Yesterday’s post about useful iPad apps for students stirred up lots of interesting discussion, including debates over whether a tablet was a better choice for a student than a notebook PC. But there’s one thread in the conversation I do take issue with: the idea that you shouldn’t have any form of technology at a lecture, because you’ll only get distracted.

Picture by Bryan Ochalla

Marty stated that argument pretty bluntly:

Realistically a tablet or a laptop only serves one purpose at university – to procrastinate.

Similar comments have been made in the past when we’ve discussed using technology at university. I don’t doubt that you can waste a lot of time on a tablet or a notebook. But I very seriously doubt that the people wasting time that way would automatically become more productive students simply by switching to pen and paper. They would just find another way to waste time. Technology enables that behaviour; I’m not persuaded it causes it.

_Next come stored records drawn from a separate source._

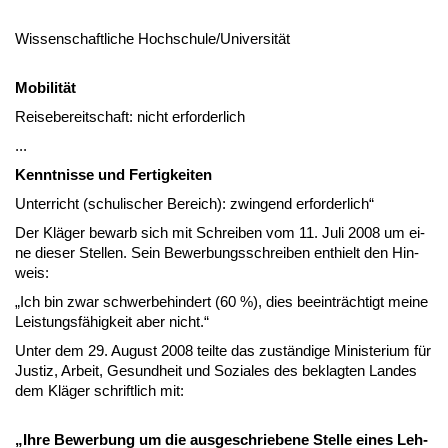
Wis­sen­schaft­li­che Hoch­schu­le/Uni­ver­sität
Mo­bi­lität
Rei­se­be­reit­schaft: nicht er­for­der­lich
...
Kennt­nis­se und Fer­tig­kei­ten
Un­ter­richt (schu­li­scher Be­reich): zwin­gend er­for­der­lich“
Der Kläger be­warb sich mit Schrei­ben vom 11. Ju­li 2008 um ei­
ne die­ser Stel­len. Sein Be­wer­bungs­schrei­ben ent­hielt den Hin­
weis:
„Ich bin zwar schwer­be­hin­dert (60 %), dies be­ein­träch­tigt mei­ne
Leis­tungsfähig­keit aber nicht.“
Un­ter dem 29. Au­gust 2008 teil­te das zuständi­ge Mi­nis­te­ri­um für
Jus­tiz, Ar­beit, Ge­sund­heit und So­zia­les des be­klag­ten Lan­des
dem Kläger schrift­lich mit:
„Ih­re Be­wer­bung um die aus­ge­schrie­be­ne Stel­le ei­nes Leh­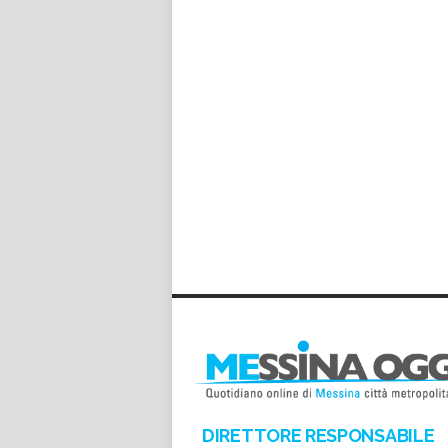
DIRETTORE RESPONSABILE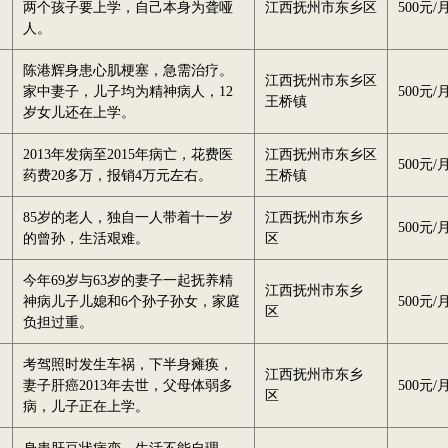
两个孩子要上学，自己本身为聋哑
江西抚州市东乡区
500元/
人。
陈港辉身患心肌梗塞，急需治疗。
江西抚州市东乡区
家中妻子，儿子均为精神病人，12
500元/
王桥镇
岁女儿还在上学。
2013年发病至2015年病亡，花费医
江西抚州市东乡区
500元/
药费20多万，报销4万元左右。
王桥镇
85岁的老人，独自一人带着十一岁
江西抚州市东乡
500元/
的曾孙，生活艰难。
区
今年69岁与63岁的妻子一起抚养精
江西抚州市东乡
神病儿子儿媳和6个孙子孙女，家庭
500元/
区
负担过重。
考驾照时发生车祸，下半身瘫痪，
江西抚州市东乡
妻子肝癌2013年去世，父母体弱多
500元/
区
病，儿子正在上学。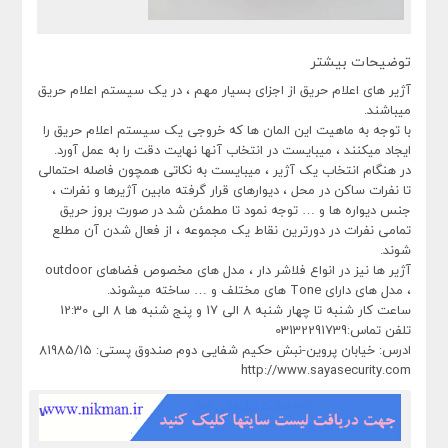
توضیحات بیشتر
آژیر های اعلام حریق از اجزای بسیار مهم ، در یک سیستم اعلام حریق
میباشند.
با توجه به ماهیت این المان ها که خروجی یک سیستم اعلام حریق را
ایجاد میکنند ، میبایست در انتخاب آنها نهایت دقت را به عمل آورد.
در هنگام انتخاب یک آژیر ، میبایست به نکاتی همچون فاصله احتمالی
تا نفرات ساکن در محل ، دیوارهای قرار گرفته مابین آژیرها و نفرات ،
جنس دیواره ها و … توجه نمود تا مطمئن شد در صورت بروز حریق
تمامی نفرات در دورترین نقاط یک مجموعه ، از فعال شدن آن مطلع
شوند.
آژیر ها نیز در انواع فلاشر دار ، مدل های مخصوص فضاهای outdoor
، مدل های دارای Tone های مختلف و … ساخته میشوند.
ساعت کار شنبه تا چهار شنبه 8 الی 17 و پنج شنبه ها 8 الی 12:30
تلفن تماس:03132291739
ادرس: خیابان پروین-نبش حکیم شفایی دوم صندوق پستی: 81985/15
http://www.sayasecurity.com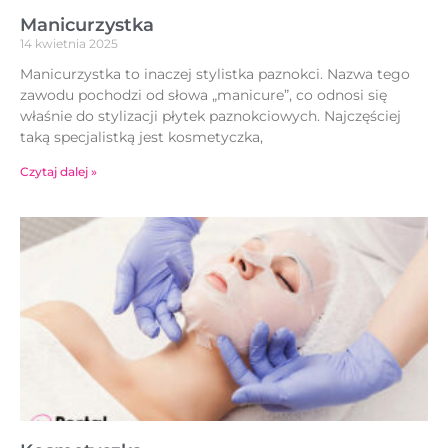
Manicurzystka
14 kwietnia 2025
Manicurzystka to inaczej stylistka paznokci. Nazwa tego
zawodu pochodzi od słowa „manicure”, co odnosi się
właśnie do stylizacji płytek paznokciowych. Najczęściej
taką specjalistką jest kosmetyczka,
Czytaj dalej »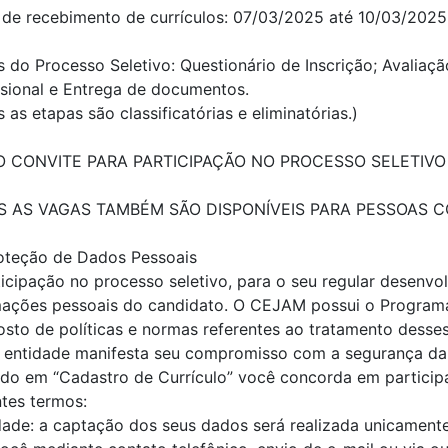
 de recebimento de currículos: 07/03/2025 até 10/03/2025
 do Processo Seletivo: Questionário de Inscrição; Avaliaçã
sional e Entrega de documentos.
 as etapas são classificatórias e eliminatórias.)
O CONVITE PARA PARTICIPAÇÃO NO PROCESSO SELETIVO 
 AS VAGAS TAMBÉM SÃO DISPONÍVEIS PARA PESSOAS CO
oteção de Dados Pessoais
ticipação no processo seletivo, para o seu regular desenv
mações pessoais do candidato. O CEJAM possui o Program
sto de políticas e normas referentes ao tratamento desse
a entidade manifesta seu compromisso com a segurança da
ndo em “Cadastro de Currículo” você concorda em partici
ntes termos:
idade: a captação dos seus dados será realizada unicament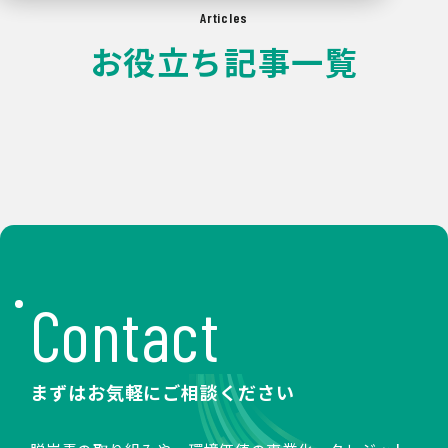
Articles
お役立ち記事一覧
Contact
まずはお気軽にご相談ください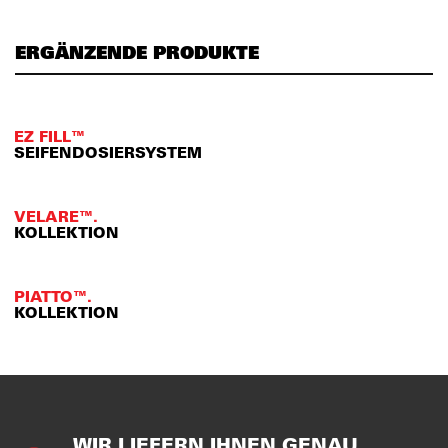
ERGÄNZENDE PRODUKTE
EZ FILL™
SEIFENDOSIERSYSTEM
VELARE™.
KOLLEKTION
PIATTO™.
KOLLEKTION
WIR LIEFERN IHNEN GENAU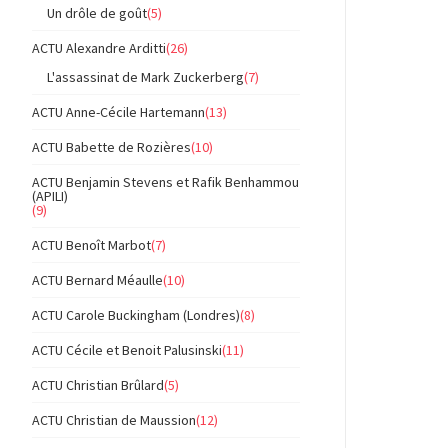
Un drôle de goût
(5)
ACTU Alexandre Arditti
(26)
L'assassinat de Mark Zuckerberg
(7)
ACTU Anne-Cécile Hartemann
(13)
ACTU Babette de Rozières
(10)
ACTU Benjamin Stevens et Rafik Benhammou
(APILI)
(9)
ACTU Benoît Marbot
(7)
ACTU Bernard Méaulle
(10)
ACTU Carole Buckingham (Londres)
(8)
ACTU Cécile et Benoit Palusinski
(11)
ACTU Christian Brûlard
(5)
ACTU Christian de Maussion
(12)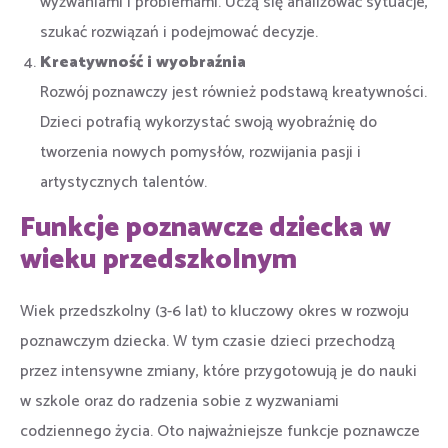
wyzwaniami i problemami. Uczą się analizować sytuacje,
szukać rozwiązań i podejmować decyzje.
Kreatywność i wyobraźnia
Rozwój poznawczy jest również podstawą kreatywności.
Dzieci potrafią wykorzystać swoją wyobraźnię do
tworzenia nowych pomysłów, rozwijania pasji i
artystycznych talentów.
Funkcje poznawcze dziecka w
wieku przedszkolnym
Wiek przedszkolny (3-6 lat) to kluczowy okres w rozwoju
poznawczym dziecka. W tym czasie dzieci przechodzą
przez intensywne zmiany, które przygotowują je do nauki
w szkole oraz do radzenia sobie z wyzwaniami
codziennego życia. Oto najważniejsze funkcje poznawcze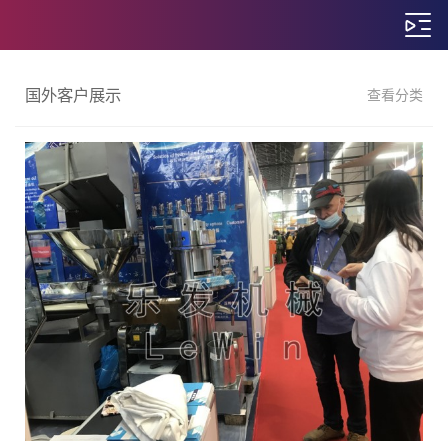
国外客户展示
查看分类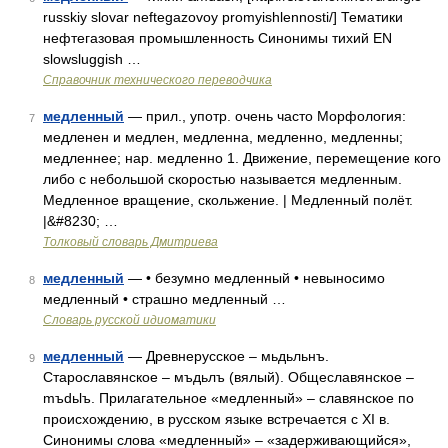
russkiy slovar neftegazovoy promyishlennosti/] Тематики
нефтегазовая промышленность Синонимы тихий EN
slowsluggish …
Справочник технического переводчика
медленный
— прил., употр. очень часто Морфология:
7
медленен и медлен, медленна, медленно, медленны;
медленнее; нар. медленно 1. Движение, перемещение кого
либо с небольшой скоростью называется медленным.
Медленное вращение, скольжение. | Медленный полёт.
|&#8230; …
Толковый словарь Дмитриева
медленный
— • безумно медленный • невыносимо
8
медленный • страшно медленный …
Словарь русской идиоматики
медленный
— Древнерусское – мьдьльнъ.
9
Старославянское – мъдьлъ (вялый). Общеславянское –
mъdьlъ. Прилагательное «медленный» – славянское по
происхождению, в русском языке встречается с XI в.
Синонимы слова «медленный» – «задерживающийся»,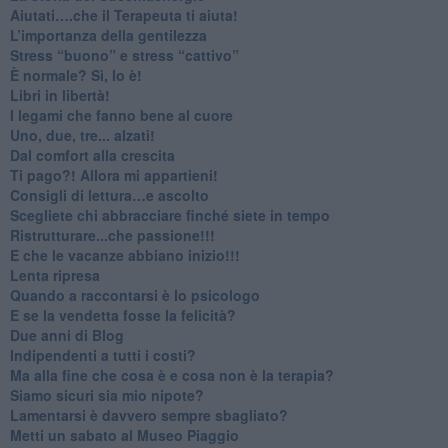
​Aiutati….che il Terapeuta ti aiuta!
​L’importanza della gentilezza
​Stress “buono” e stress “cattivo”
​È normale? Sì, lo è!
​Libri in libertà!
​I legami che fanno bene al cuore
Uno, due, tre... alzati!​
​Dal comfort alla crescita
​Ti pago?! Allora mi appartieni!​
​Consigli di lettura…e ascolto
​Scegliete chi abbracciare finché siete in tempo
​Ristrutturare...che passione!!!
​E che le vacanze abbiano inizio!!!
​Lenta ripresa
​Quando a raccontarsi è lo psicologo
​E se la vendetta fosse la felicità?
​Due anni di Blog
​Indipendenti a tutti i costi?
​Ma alla fine che cosa è e cosa non è la terapia?
​Siamo sicuri sia mio nipote?
​Lamentarsi è davvero sempre sbagliato?
​Metti un sabato al Museo Piaggio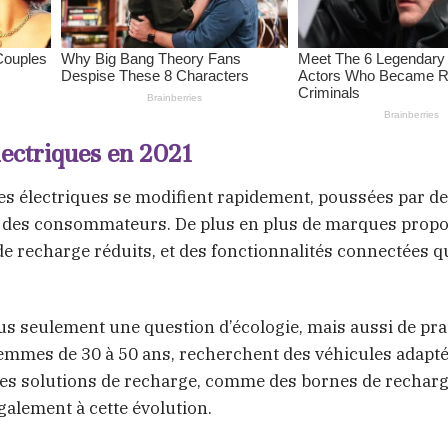
lectriques en 2021
res électriques se modifient rapidement, poussées par d
 des consommateurs. De plus en plus de marques propo
 recharge réduits, et des fonctionnalités connectées q
lus seulement une question d’écologie, mais aussi de prat
mmes de 30 à 50 ans, recherchent des véhicules adapté
elles solutions de recharge, comme des bornes de rechar
galement à cette évolution.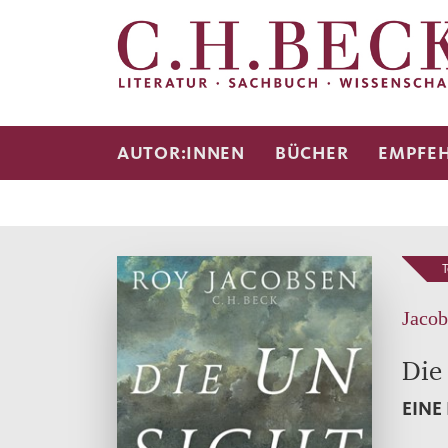
AUTOR:INNEN
BÜCHER
EMPFE
T
Jacob
Die
EINE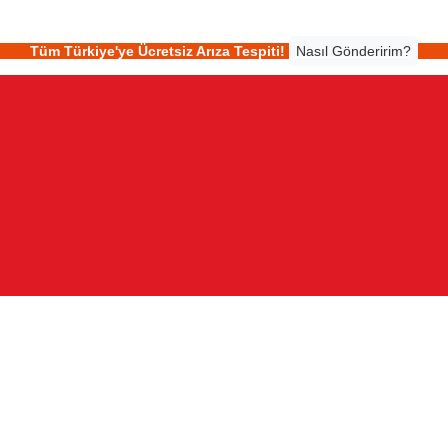
Tüm Türkiye'ye Ücretsiz Arıza Tespiti!
Nasıl Gönderirim?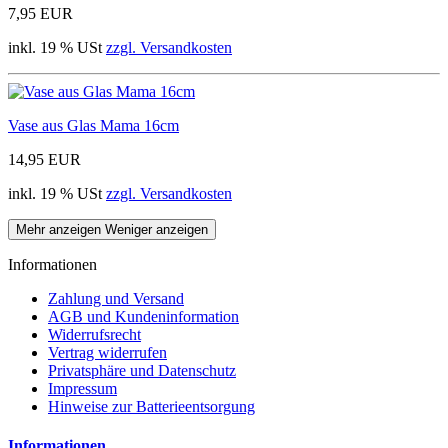
7,95 EUR
inkl. 19 % USt
zzgl. Versandkosten
Vase aus Glas Mama 16cm
14,95 EUR
inkl. 19 % USt
zzgl. Versandkosten
Mehr anzeigen
Weniger anzeigen
Informationen
Zahlung und Versand
AGB und Kundeninformation
Widerrufsrecht
Vertrag widerrufen
Privatsphäre und Datenschutz
Impressum
Hinweise zur Batterieentsorgung
Informationen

I went to university so long ago that I was the only student in my entire faculty who actually had a notebook PC (which in turn was so basic it didn’t actually have a hard drive). I didn’t take that machine to lectures; it was used just for writing. But the fact that writing things done was the only way to take notes did not stop people from procrastinating.

In any given lecture, there would be people doodling, playing boxes or noughts and crosses, passing notes or just zoning out. I was a fairly studious type, but if I thought the lecture was rubbish I would often find myself idly writing poetry or otherwise doing entirely non-academic tasks.

The point is that if you don’t want to work hard, you won’t work hard. Blaming the technology is just a way of avoiding the unpleasant reality: you’re lazy. Pen and paper won’t save you from procrastinating and wasting time, and you won’t have automatic backups or searchable notes. If I went back to university, I know that’s what I’d want.